China Securities Co., Ltd. Securities: OpenAI o1 significantly improves logical capability, with a sharp increase in reasoning side computing power consumption.
20/09/2024
GMT Eight
China Securities Co., Ltd. reports that OpenAI has released a new o1 reasoning model with deep thinking capabilities. The model spends more time thinking rather than directly responding to complex problems, demonstrating the ability to improve and adjust strategies, and performing well on complex issues in science, coding, and mathematics. The o1 model from OpenAI integrates tree thinking and reinforcement learning to achieve deep exploration of thinking patterns. The model satisfies the scaling law on the reasoning side, meaning the longer the model spends on reasoning, the stronger its ability to handle complex problems becomes. Through continuous tree retrieval and repeated self-play, o1 demonstrates human-like logical thinking potential. However, the computational power consumption on the reasoning side will significantly increase due to the repeated gameplay in the reasoning process.

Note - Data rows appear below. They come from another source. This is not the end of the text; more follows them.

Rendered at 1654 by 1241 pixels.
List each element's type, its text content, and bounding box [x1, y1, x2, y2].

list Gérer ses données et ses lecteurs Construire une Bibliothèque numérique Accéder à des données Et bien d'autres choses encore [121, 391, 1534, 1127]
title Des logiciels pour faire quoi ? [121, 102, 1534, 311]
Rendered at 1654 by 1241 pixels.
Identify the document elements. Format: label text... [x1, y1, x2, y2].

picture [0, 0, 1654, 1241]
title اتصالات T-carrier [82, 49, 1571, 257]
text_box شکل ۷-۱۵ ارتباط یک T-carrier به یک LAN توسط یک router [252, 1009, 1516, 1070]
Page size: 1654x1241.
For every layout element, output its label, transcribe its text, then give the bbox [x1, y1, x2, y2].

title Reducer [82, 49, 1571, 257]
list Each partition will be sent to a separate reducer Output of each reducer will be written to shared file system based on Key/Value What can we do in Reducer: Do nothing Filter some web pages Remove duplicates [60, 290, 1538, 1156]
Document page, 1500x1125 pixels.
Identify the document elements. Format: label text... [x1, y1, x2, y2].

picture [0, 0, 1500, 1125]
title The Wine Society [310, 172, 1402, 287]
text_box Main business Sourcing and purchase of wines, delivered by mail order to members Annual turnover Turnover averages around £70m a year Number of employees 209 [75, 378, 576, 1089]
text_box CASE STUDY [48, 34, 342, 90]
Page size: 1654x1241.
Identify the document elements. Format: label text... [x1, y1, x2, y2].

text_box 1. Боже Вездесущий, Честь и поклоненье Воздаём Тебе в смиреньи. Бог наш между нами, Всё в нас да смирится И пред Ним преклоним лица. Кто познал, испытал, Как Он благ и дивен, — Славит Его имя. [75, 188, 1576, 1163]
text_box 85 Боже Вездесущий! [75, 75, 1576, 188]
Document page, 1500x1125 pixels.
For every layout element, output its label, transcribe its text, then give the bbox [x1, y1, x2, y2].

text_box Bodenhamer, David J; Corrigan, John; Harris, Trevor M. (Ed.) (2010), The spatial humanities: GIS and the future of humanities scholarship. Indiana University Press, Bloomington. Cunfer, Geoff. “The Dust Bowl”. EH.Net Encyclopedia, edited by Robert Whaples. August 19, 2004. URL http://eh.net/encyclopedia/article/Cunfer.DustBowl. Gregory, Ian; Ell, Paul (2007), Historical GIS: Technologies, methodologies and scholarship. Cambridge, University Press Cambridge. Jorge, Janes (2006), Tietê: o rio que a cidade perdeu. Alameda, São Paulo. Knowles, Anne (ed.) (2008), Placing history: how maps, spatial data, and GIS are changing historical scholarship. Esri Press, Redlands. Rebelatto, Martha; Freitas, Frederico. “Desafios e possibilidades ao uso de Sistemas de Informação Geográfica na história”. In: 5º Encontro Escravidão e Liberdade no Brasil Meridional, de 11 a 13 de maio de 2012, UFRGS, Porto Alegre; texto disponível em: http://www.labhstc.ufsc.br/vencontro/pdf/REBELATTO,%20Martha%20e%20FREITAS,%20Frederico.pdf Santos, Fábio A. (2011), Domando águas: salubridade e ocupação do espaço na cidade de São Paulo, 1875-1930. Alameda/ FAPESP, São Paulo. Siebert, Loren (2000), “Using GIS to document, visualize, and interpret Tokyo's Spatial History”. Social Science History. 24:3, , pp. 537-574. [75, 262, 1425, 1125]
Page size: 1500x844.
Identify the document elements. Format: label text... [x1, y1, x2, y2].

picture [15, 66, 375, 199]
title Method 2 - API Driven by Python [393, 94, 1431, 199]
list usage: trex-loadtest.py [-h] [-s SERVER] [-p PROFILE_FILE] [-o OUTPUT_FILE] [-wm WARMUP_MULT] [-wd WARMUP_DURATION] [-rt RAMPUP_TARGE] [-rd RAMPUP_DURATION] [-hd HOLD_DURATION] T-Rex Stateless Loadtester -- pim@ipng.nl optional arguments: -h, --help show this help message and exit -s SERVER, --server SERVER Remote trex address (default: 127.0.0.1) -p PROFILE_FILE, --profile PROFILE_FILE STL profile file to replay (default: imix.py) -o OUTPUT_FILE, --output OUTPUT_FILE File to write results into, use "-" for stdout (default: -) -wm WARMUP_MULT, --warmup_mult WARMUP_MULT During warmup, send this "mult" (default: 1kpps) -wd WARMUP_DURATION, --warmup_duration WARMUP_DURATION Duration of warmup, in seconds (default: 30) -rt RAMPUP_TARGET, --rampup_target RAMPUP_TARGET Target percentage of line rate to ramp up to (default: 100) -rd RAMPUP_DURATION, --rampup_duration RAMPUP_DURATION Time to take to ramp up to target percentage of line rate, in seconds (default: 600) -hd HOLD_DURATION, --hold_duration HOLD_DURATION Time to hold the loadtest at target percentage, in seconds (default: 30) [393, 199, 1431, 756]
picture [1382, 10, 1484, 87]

OpenAI's o1 model has deep thinking capabilities and performs well on complex problems. With the popularity of ChatGPT across social networks, the large model industry has entered a rapidly developing stage. While the fundamental capabilities of models have significantly improved, the Transformer model still has certain limitations in overcoming its architectural constraints, especially when it comes to complex logical reasoning. Prompt engineering has emerged as a solution, significantly enhancing the reasoning capabilities of large models when designed with reasonable prompts. The new o1 reasoning model from OpenAI spends more time thinking rather than responding directly to complex problems, demonstrating excellent performance in improving and adjusting strategies in complex issues such as science, coding, and mathematics.
The integration of tree thinking and reinforcement learning in the o1 model from OpenAI allows for deep exploration of thinking patterns. By using intermediate reasoning steps, thinking chains and thinking trees help large models achieve complex reasoning capabilities, enabling large language models to evaluate their own intermediate thinking in rigorous reasoning processes. Reinforcement learning is a crucial research area in artificial intelligence, where agents learn continuously through repeated interactions with the environment to maximize rewards. The o1 model from OpenAI deeply integrates tree thinking and reinforcement learning, achieving self-training of thinking trees. By continuously optimizing the structure of its thinking trees through breadth-first and depth-first search, it enables deep exploration of thinking patterns.
Similar to the training side, scaling law exists on the reasoning side, with the computational power demand shifting gradually to reasoning. While past studies have confirmed the existence of scaling law on the training side, meaning models become smarter with more training, OpenAI's o1 model has also discovered scaling law on the reasoning side. This indicates that the longer the model spends on reasoning, the stronger its ability to handle complex problems becomes. Through continuous tree retrieval and repeated self-play in the reasoning process, o1 showcases human-like logical thinking potential. As a result of the increased computational power demand in the reasoning process, the overall computational power consumption of large models is gradually shifting from the training side to the reasoning side, playing a crucial long-term role in supporting the overall computational power demand.